The Biden administration is courting Russia for either an attempt to get greater support for a new Iran deal or, as some of NOTES readers have suggested, trying to move Russia a bit further away fro China. These are good conjectures as is also the idea that the U.S. is trying to repair some of the ill will with Germany created by the Trump administration. Given the way the DAX closed against the SPOOS it may be that repairing relations through removing sanctions on Russia will help generate greater economic activity in Germany. The S&P/DAX closed below the 200-day moving average.
However, it remains to be seen whether the newfound strength in the DAX can be sustained. The DAX has performed well with the EURO currency finding strength as the differential between German/U.S. yields has narrowed by 25 basis points. There are positives for Europe as it attempts to rebound from the huge destruction of the Covid virus. Lots of issues to contend with but listen to the markets for guidance.
The SANCTIONS relief for Russia hints at some big deal on the offing. (As an aside: President Zerensky of Ukraine is very upset with the U.S. decision to remove the Nordstream sanctions, which will create a headwind for the Ukrainian economy.) The removal of the SANCTIONS is more critical than last week’s release of the FOMC minutes. And it appears that Vladimir Putin has again outmaneuvered the Biden/Obama foreign policy team just as he did in Syria in 2013. (This is not partisan politics but facts on the ground.) Many things in motion with potential for spurring market volatility.

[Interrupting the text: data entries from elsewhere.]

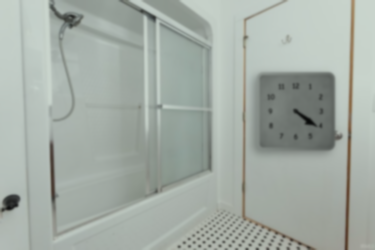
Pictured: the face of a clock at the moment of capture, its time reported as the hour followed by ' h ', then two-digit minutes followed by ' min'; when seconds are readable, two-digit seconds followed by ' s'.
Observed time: 4 h 21 min
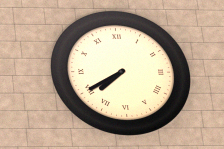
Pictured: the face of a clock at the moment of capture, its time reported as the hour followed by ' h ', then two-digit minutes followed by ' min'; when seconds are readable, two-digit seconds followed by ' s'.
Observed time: 7 h 40 min
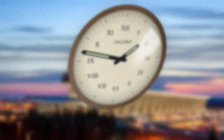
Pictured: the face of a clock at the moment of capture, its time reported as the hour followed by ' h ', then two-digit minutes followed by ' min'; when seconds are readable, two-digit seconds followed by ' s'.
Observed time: 1 h 47 min
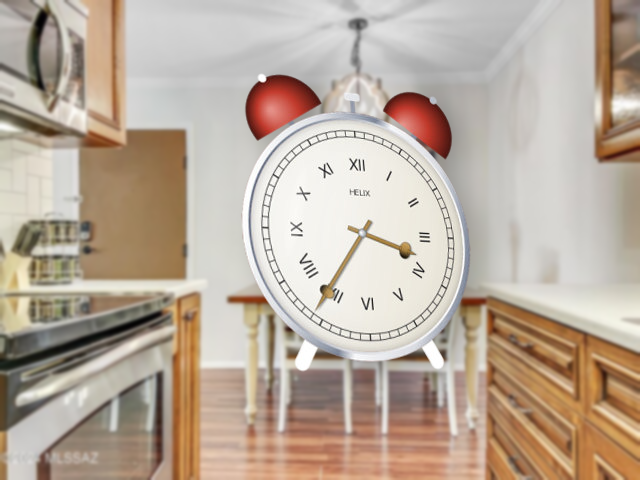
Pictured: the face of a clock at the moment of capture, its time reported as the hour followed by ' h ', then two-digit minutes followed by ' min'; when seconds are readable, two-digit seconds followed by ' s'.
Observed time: 3 h 36 min
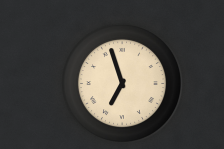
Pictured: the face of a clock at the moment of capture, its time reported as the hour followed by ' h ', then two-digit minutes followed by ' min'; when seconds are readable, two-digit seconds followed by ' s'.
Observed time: 6 h 57 min
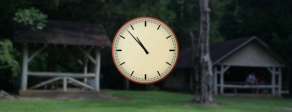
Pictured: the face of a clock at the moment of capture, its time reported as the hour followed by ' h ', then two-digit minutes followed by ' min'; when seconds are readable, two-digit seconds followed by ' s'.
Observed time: 10 h 53 min
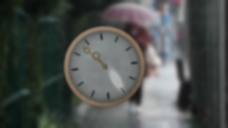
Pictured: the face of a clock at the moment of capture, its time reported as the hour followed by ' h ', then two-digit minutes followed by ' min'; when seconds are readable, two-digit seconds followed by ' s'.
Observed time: 10 h 53 min
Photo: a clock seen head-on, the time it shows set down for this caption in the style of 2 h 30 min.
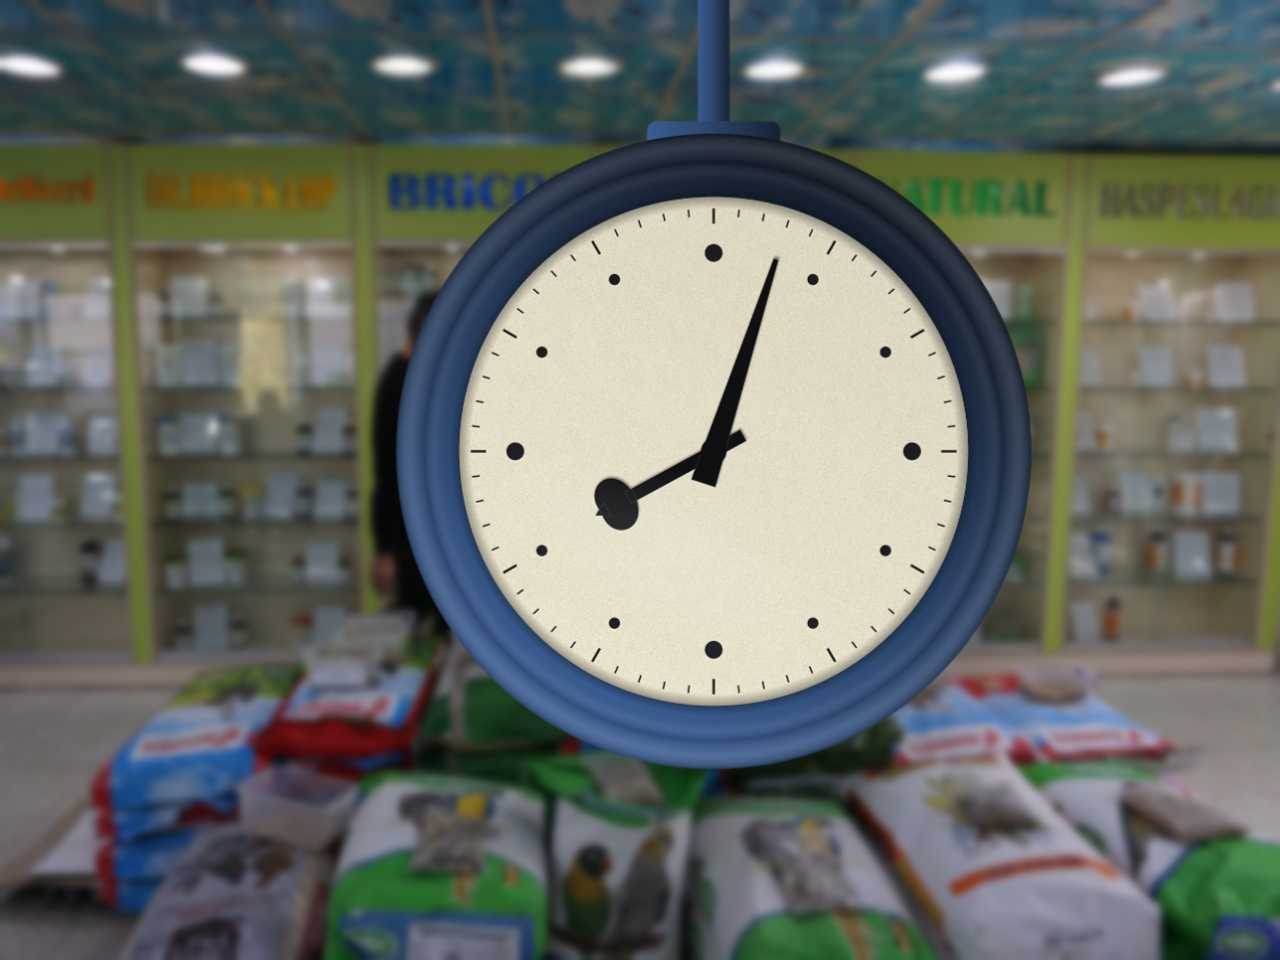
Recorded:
8 h 03 min
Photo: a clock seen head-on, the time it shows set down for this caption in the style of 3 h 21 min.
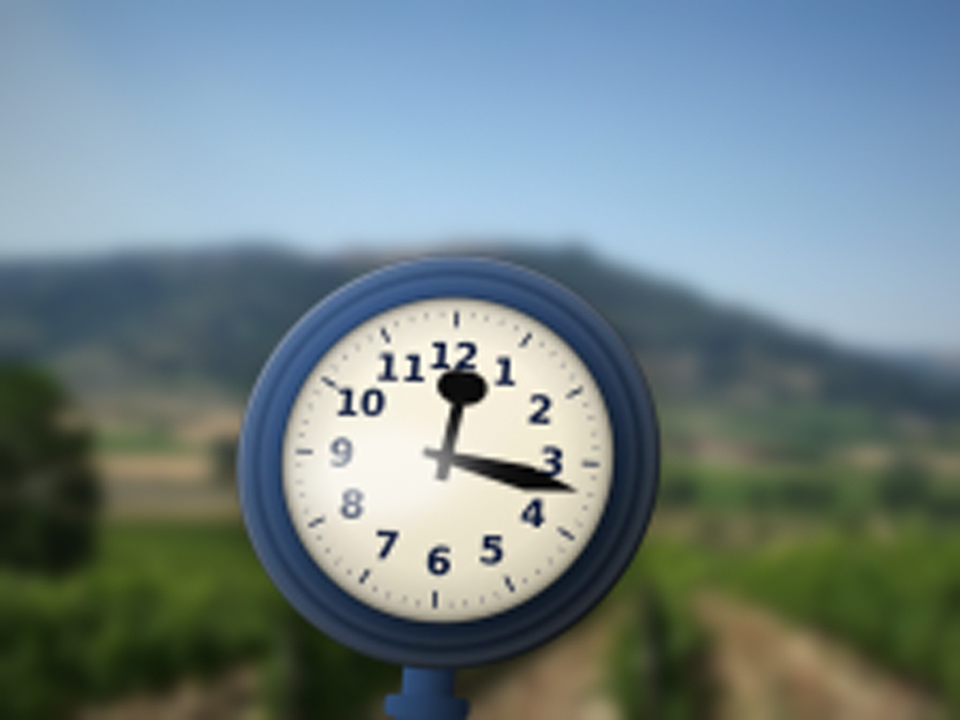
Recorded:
12 h 17 min
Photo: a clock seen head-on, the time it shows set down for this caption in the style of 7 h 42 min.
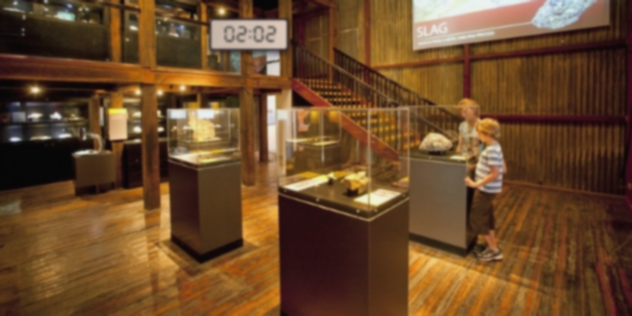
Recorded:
2 h 02 min
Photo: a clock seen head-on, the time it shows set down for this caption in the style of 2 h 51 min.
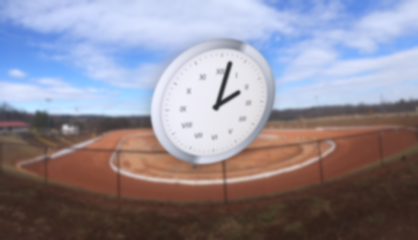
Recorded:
2 h 02 min
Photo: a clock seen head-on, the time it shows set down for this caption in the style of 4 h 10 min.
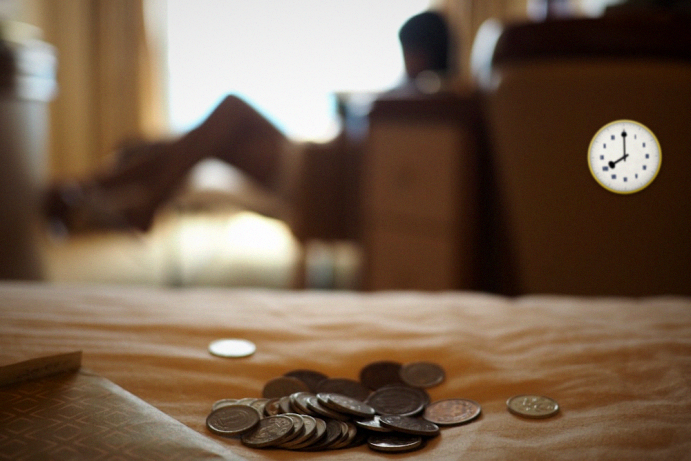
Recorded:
8 h 00 min
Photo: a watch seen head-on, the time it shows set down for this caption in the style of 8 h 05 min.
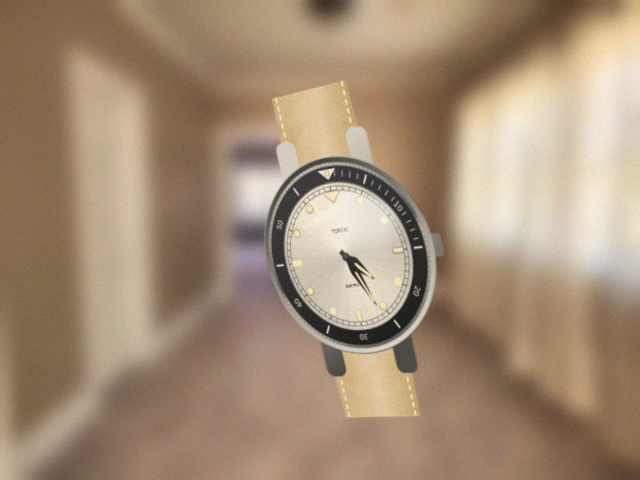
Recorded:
4 h 26 min
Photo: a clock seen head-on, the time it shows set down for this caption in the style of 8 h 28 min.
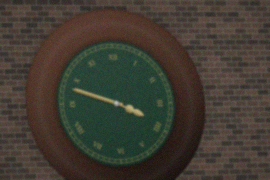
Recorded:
3 h 48 min
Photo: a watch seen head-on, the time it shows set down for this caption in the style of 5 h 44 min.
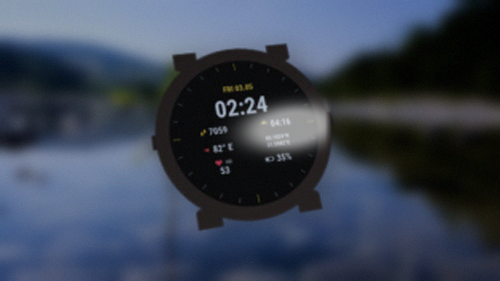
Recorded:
2 h 24 min
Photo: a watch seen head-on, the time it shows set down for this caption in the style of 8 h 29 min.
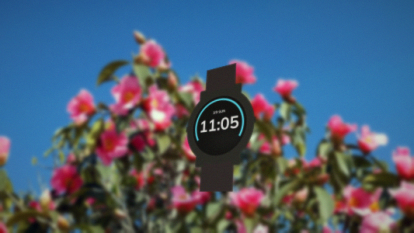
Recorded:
11 h 05 min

***On Friday, the New York Fed’s Liberty Street Economics blog published a post titled, “Is the United States Relying on Foreign Investors to Finance Its Bigger Budget Deficit?” The article notes that the Treasury’s Statement of Public Debt climbed to over $21 trillion from $16.7 trillion over the course of 2020. This hasn’t been a problem because U.S. private savings have skyrocketed and the FED is still buying $120 billion of assets every month.
As Stan Druckenmiller recently discussed and the article supports, foreigners have been NET SELLERS of TREASURIES. But if the extra savings generated during the pandemic disappears as private spending ramps up, the U.S. will be more dependent on foreign financial inflows. The post ends on a very cautionary note. The authors said, “The amount of U.S. borrowing has to be equal to the sum of net lending by the rest of the world. Essentially, any increase in the U.S. saving shortfall has to be matched by a bigger saving surplus elsewhere and the mechanism that makes this identity hold has very unclear implications for exchange rates and global asset prices.”
This is a critical factor as the U.S. and the FED have kept real interest rates deeply negative. How high will rates have to go in the U.S. to attract money? This is why NOTES continues to stress that a world’s reserve currency needs to act as a genuine fiduciary. HOW HIGH WILL WE SEE RATES RISE in an effort to attract investment? What will be the damage to equity and bond prices that have operated on far too much leverage? If not now, when?
***Is a FED adjustment to its administered rates really a market-moving event (outside of the funding markets, that is)? This will need to be considered but on first blush it seems laughable. But the market seems to think it might be a bigger deal. Sorry, I just don’t get it as it would be a move to fix the fragility in the short end.
The bigger issue will be if the FED moves to lessen the pressure on the reserve markets and begins buying longer term Treasuries. There are many questions to be answered in the next few weeks as how to resolve the excess reserve and banking regulations that are causing imbalances in the short-term funding markets. Take a look at the commentary from Credit Suisse’s Zoltan Pozsar and Bank of America’s Mark Cabana to educated yourselves.